Wednesday, August 27, 2003

Introducing "The IEP List"

The start of a new school year is as good a time as any to make changes and reorganize, and since I seem to be having more ideas for this blog lately than I ever get the self control to sit down and write about, I'm going to institute a new feature on "Parenting Isn't Pretty." Let's call it, for now, The IEP List -- with IEP standing not for Individualized Education Program, but Involved, Educated Parent (or maybe Information, Education, Procrastination). It will be a daily grab bag of news stories, Web sites, book recommendations, and half-formed musings. Something like this:

1. USA Today, AP and others give statistics gleaned from the 2000 Census about adoptive families. Among the findings: There are 1.6 million adopted kids in the U.S., about 2.5% of all children; 13% are adopted from other countries, of which Korea is #1. I remember that some adoptive parents complained about having to give out that information when the Census was circulating, but it's kind of nice to have the stats now.

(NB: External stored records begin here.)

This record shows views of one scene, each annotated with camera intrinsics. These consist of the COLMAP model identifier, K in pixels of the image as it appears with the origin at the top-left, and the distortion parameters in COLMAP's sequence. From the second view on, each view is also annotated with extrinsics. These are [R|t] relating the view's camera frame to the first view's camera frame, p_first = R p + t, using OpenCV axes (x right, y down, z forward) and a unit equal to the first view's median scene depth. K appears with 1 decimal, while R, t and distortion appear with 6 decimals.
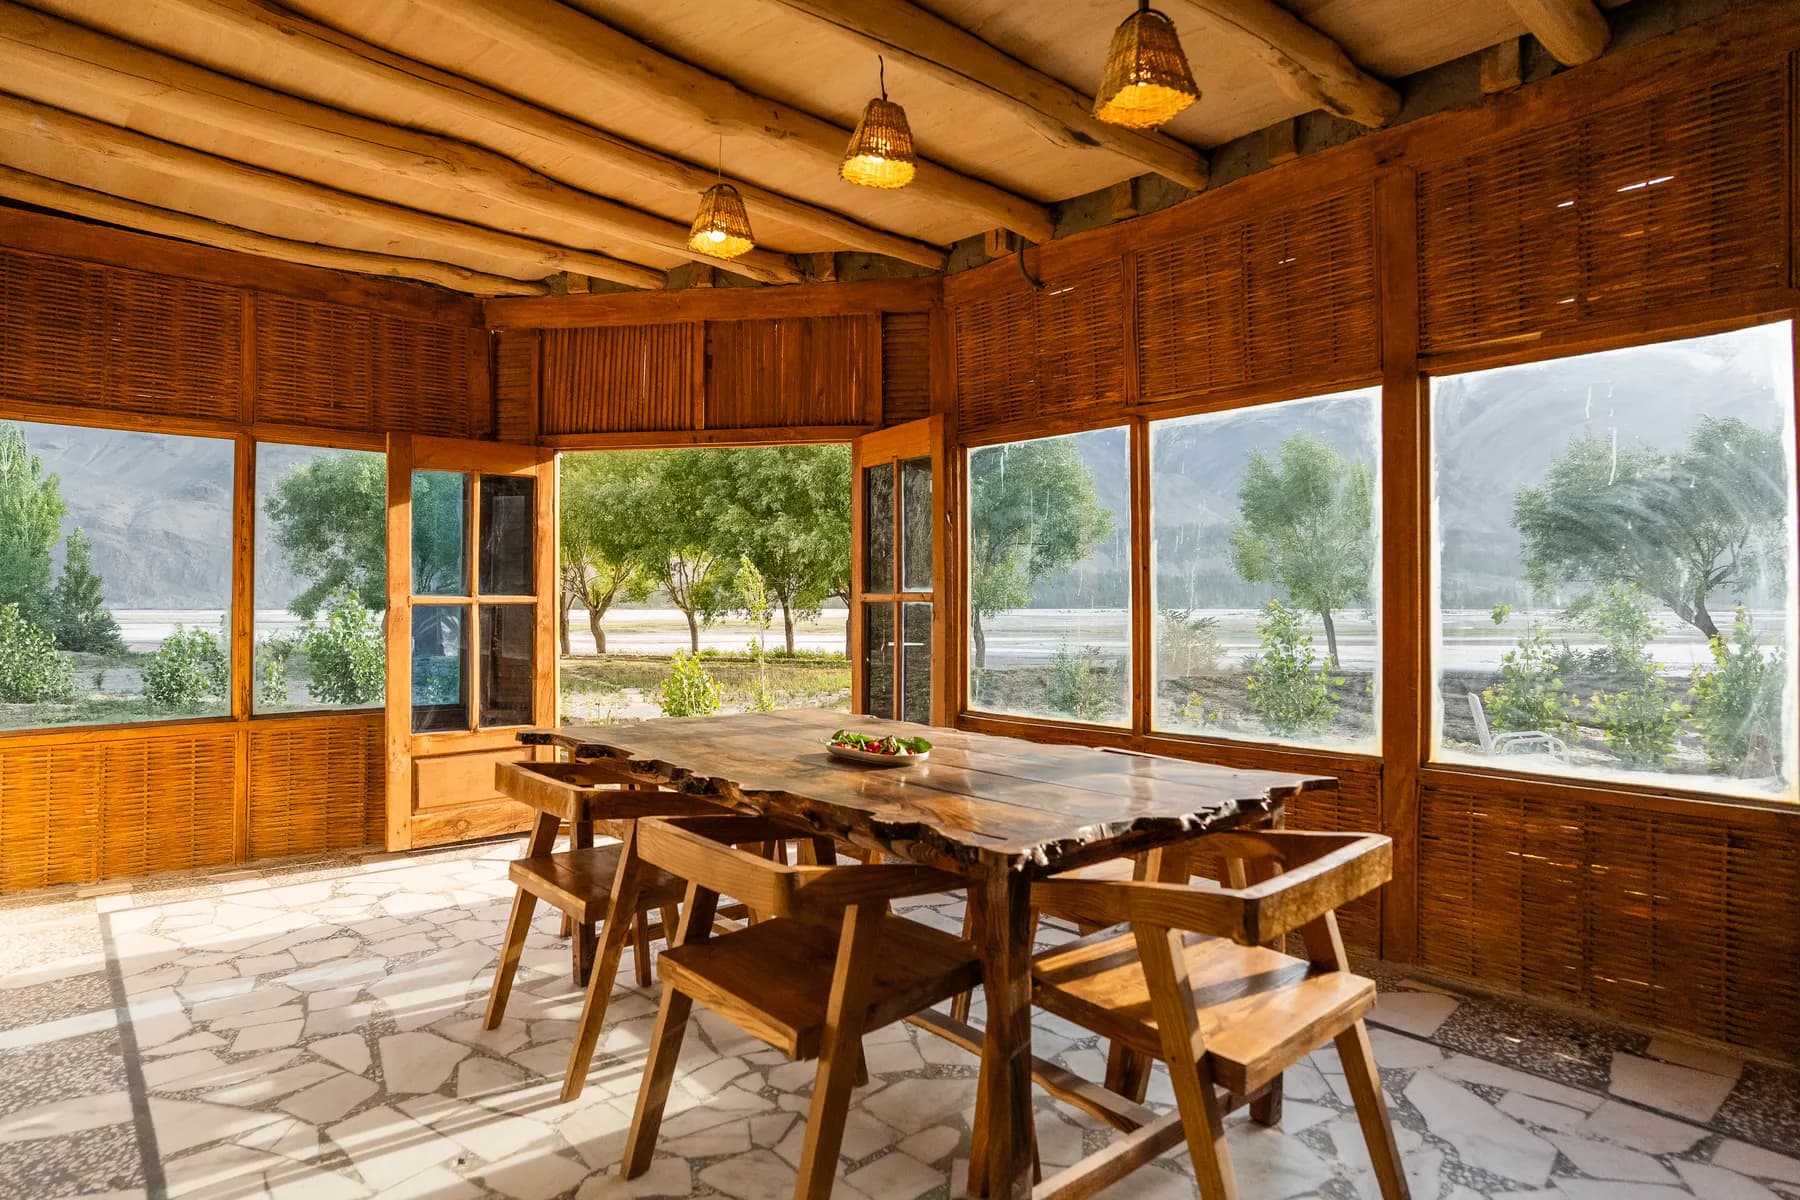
lens RADIAL K [[1033.5, 0, 869.7], [0, 1033.5, 603.5], [0, 0, 1]] dist [-0.055569, 0.035697]
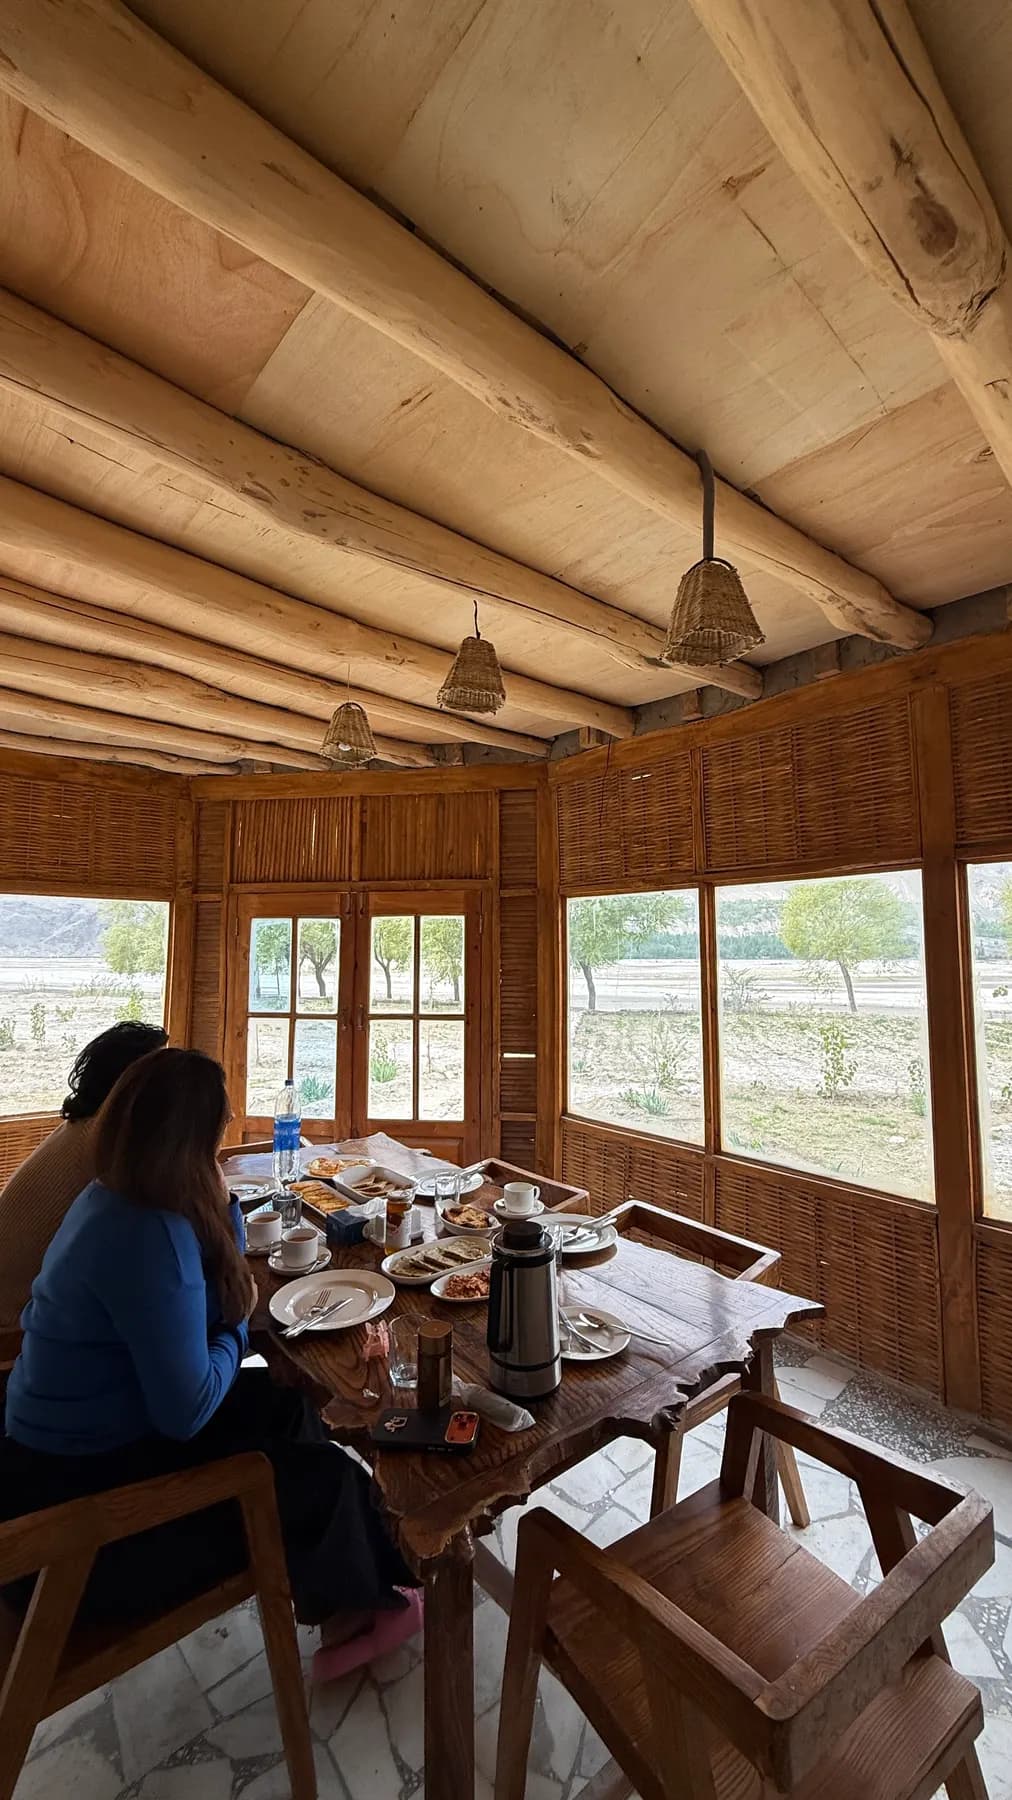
lens RADIAL K [[727.1, 0, 495.3], [0, 727.1, 901.3], [0, 0, 1]] dist [-0.003397, 0.000200]
pose [[0.999618, 0.001681, -0.027593, 0.049609], [-0.003814, 0.996990, -0.077430, -0.119808], [0.027380, 0.077506, 0.996616, 0.188261]]
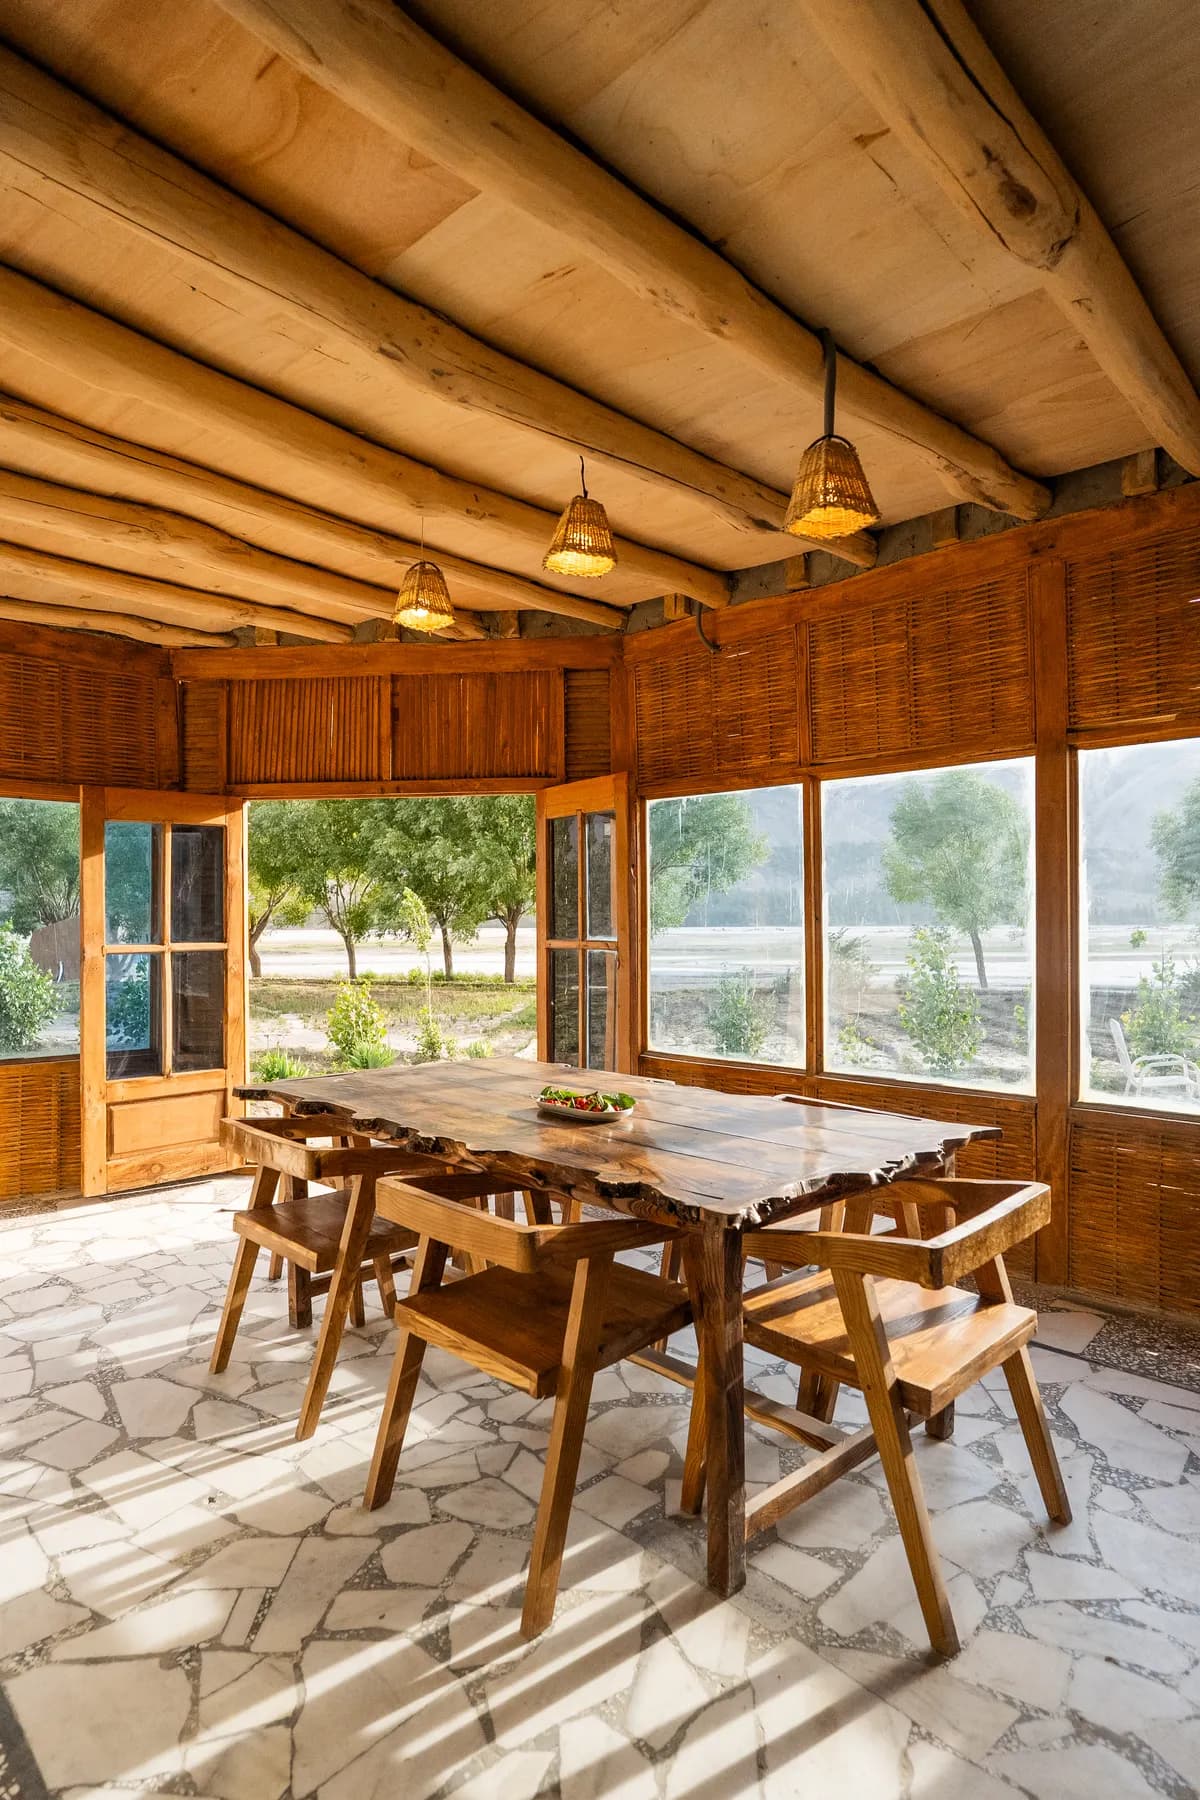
lens RADIAL K [[1033.5, 0, 592.0], [0, 1033.5, 927.2], [0, 0, 1]] dist [-0.055569, 0.035697]
pose [[0.997982, -0.004910, 0.063311, -0.042673], [0.004666, 0.999981, 0.003992, -0.039776], [-0.063329, -0.003688, 0.997986, -0.064863]]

2. I don't know what part of this USA Today story on "Captain Underpants" author Dav Pilkey makes me like him more: the fact that he struggled with ADHD and dyslexia as a kid and succeeded as an author as much because of as in spite of them; or the fact that he and Cynthia Rylant, probably my favorite children's author, are "sweethearts."

3. Two stories of dramatically different approaches to dealing with autism: one mom who brought her autistic 8-year-old son to be prayed over in an exorcism attempt that resulted in the boy's death; and another mom who camped out in front of a new Krispy Kreme store for 13 days so that her autistic son, who's 12 and obsessed with the donuts, could cut the ribbon for the store opening.

4. A 9-year-old girl left home alone with her 4-year-old cousin loaded him in her mother's SUV and went for a little joyride. She could barely see over the steering wheel, but managed to weave down a busy street, turn into a parking lot, hit several cars and finally strike a pedestrian. My kids to play at sitting in the driver's seat sometimes, and I've let them start the car a time or two, but maybe I should stress again that actually putting it in gear and leaving the driveway is out of the question. Car insurance is expensive enough without covering 9-year-olds.

5. This bingo game for business meetings makes me think that somebody should be putting one together for IEP meetings. I've sure wanted to yell the victory word suggested a time or two in one of those get-togethers.